The human genome isn't that big (3.1 gigabases), and most of that is shared with other species that aren't anything like as intelligent — it's full of stuff that keeps us physically alive, lets us digest milk as adults, darkens our skin when exposed to too much UV so we don't get cancer, gives us (usually) four limbs with (usually) five digits that have keratin plates on their tips, etc.

That pre-training likely gives us innate knowledge of smiles and laughter, of the value judgment that pain is bad and that friendship is good, and (I suspect from my armchair) enough* of a concept of gender that when we hit puberty we're not all bisexual by default.

Also, there's nothing stopping someone from donating their genome to be used as a pre-training system, if we could decode the genome well enough to map out pre-training like that.

* which may be some proxy for it, e.g. "arousal = ((smell exogenous sex hormone) and (exogenous hormone xor endogenous hormone))", which then gets used to train the rest of our brains for specific interests — evolution is full of hack jobs like that

1 comments

You've missed the fact that sequencing our genome isn't gathering all the information required. To duplicate a human in computational space - say to create some accelerated AI simulation, you'd need to sequence a complete Telomere-to-Telomere genome (something achieved for the first time only last year!), complete Centromere sequencing (not yet achieved). You'd also need to 'sequence' or somehow encode the epigenome - DNA methylation, histone modifications, and other epigenetic markers. Then you'd need to do the same for both mitochondrial DNA and the human microbiome - every functional bacteria and virus we host (quite the task given how little we understand this ecosystem and its interactions with our own behaviour). Then you'd need to combine genome sequencing with transcriptomics (RNA sequencing), proteomics (proteins), and metabolomics to get a holistic view of human biology.

To make this data 'actionable' for a synthetic intelligence you'd need to functionally replicate the contributions of the intrauterine environment to development, and lastly simulate the social and physical environment.
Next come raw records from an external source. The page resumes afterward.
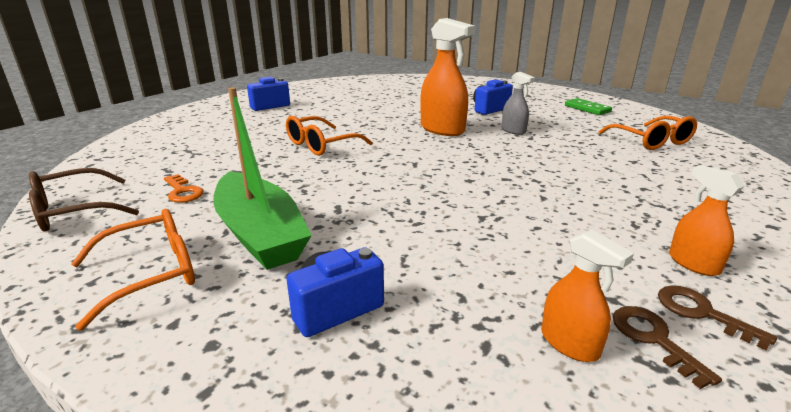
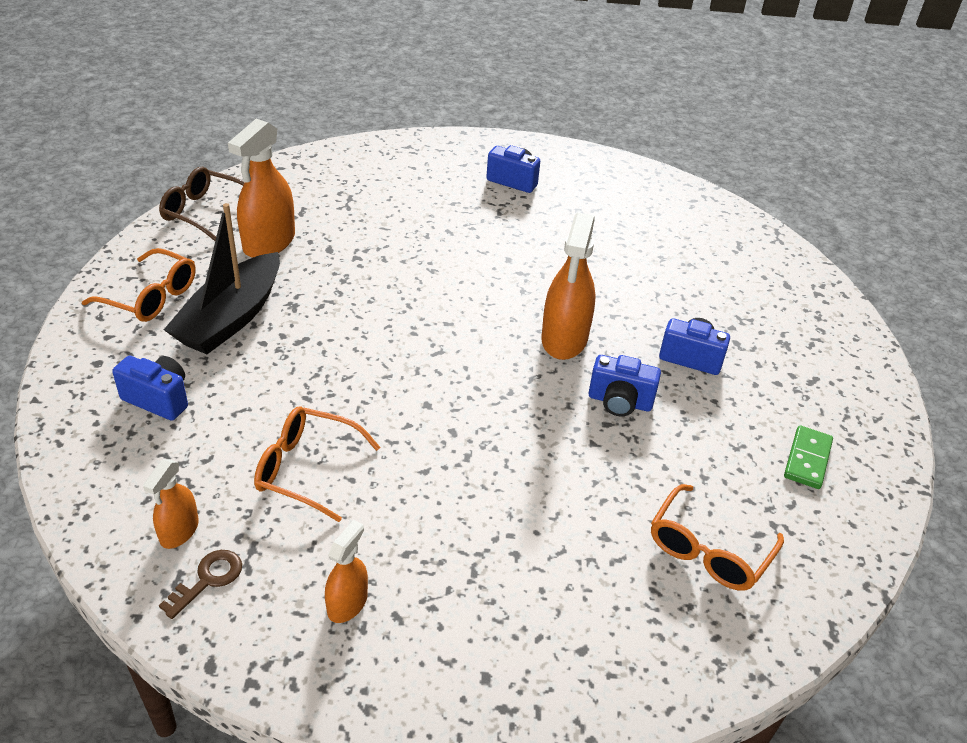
camera: 55 degrees right, 15 degrees up
orange key [164,174,204,203] -> orange spray bottle [228,119,295,258]
green boat [213,87,312,270] -> black boat [164,203,280,354]
orange glasses [286,116,373,156] -> orange glasses moved to [254,406,380,522]
grey spray bottle [502,72,535,135] -> blue camera [589,355,661,417]
brown key [658,285,777,351] -> none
This can't be 'decoded' in the way you implicitly suggest - since it's decompression is computationally irreducible. These are dynamic processes that need to be undergone in order to create the fully developed individual.

[1] https://www.bbc.com/future/article/20230210-the-man-whose-ge...

And most of that is then stuff you can throw away because it's not pre-training your brain; and the stuff that does, while we don't know the full mechanism, we know it works through the laws of physics.

Knowing the weights without knowing the full graph of the model they're used in, just the endpoints.

There's a lot of valid stuff in what you say, I am aware I'm glossing over a lot of challenges to get a copy of a human — to what extent is e.g. the microbiome even contributing to our intelligence, vs. being several hundred different parasites that share a lot of DNA with each other and which happen to accidentally also sometimes give us useful extras? It's hard work telling which is which — but my claim is that the nature and scope of such work itself still allows us to say, as per one of the parent comments:

> I think it's important to remember that we know neural networks can be trained to a very useful state from scratch for 24 GJ: This is 25 W for 30 years (or 7000 kWh, or a good half ton of diesel fuel), which is what a human brain consumes until adulthood.

If this were a 100m sprint, then I would agree with you essentially saying that we don't even know which country the starting blocks are in, but I am still saying that despite that we know the destination can be reached from the starting blocks in 10 seconds.